- **EXERCISE BRIEF**
Return each line of the listing below that contains the word "textura".

- **PROVIDED RECORDS**
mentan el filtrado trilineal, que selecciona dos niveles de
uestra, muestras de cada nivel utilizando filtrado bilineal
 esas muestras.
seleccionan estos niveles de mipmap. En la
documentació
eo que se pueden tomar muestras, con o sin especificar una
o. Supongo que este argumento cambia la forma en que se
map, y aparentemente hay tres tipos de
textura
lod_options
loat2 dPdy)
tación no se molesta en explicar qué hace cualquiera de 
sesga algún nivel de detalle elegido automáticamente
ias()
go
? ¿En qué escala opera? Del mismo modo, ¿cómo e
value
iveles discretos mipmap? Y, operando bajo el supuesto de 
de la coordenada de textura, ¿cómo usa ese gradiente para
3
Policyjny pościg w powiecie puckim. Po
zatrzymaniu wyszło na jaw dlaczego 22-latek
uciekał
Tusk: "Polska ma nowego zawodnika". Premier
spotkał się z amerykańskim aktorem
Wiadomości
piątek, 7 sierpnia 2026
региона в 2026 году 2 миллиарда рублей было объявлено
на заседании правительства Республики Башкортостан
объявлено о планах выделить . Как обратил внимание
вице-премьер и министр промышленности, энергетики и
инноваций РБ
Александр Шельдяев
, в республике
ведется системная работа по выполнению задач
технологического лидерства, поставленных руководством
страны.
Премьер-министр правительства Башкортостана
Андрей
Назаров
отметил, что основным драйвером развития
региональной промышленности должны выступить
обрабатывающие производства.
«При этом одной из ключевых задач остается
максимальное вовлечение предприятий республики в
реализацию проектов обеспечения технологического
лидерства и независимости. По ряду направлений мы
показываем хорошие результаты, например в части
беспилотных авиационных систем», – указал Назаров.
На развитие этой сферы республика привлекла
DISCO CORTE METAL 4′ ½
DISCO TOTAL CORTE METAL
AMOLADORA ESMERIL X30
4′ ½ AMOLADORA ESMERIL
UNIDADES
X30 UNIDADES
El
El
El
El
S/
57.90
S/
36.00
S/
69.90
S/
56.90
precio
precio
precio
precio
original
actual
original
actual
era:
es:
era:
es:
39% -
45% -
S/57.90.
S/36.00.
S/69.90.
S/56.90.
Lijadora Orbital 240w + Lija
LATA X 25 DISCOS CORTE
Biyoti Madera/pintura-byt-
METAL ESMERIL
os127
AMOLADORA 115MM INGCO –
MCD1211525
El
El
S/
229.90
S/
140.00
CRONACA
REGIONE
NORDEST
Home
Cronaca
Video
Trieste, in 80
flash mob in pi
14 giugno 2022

- **RESULT**
textura
de la coordenada de textura, ¿cómo usa ese gradiente para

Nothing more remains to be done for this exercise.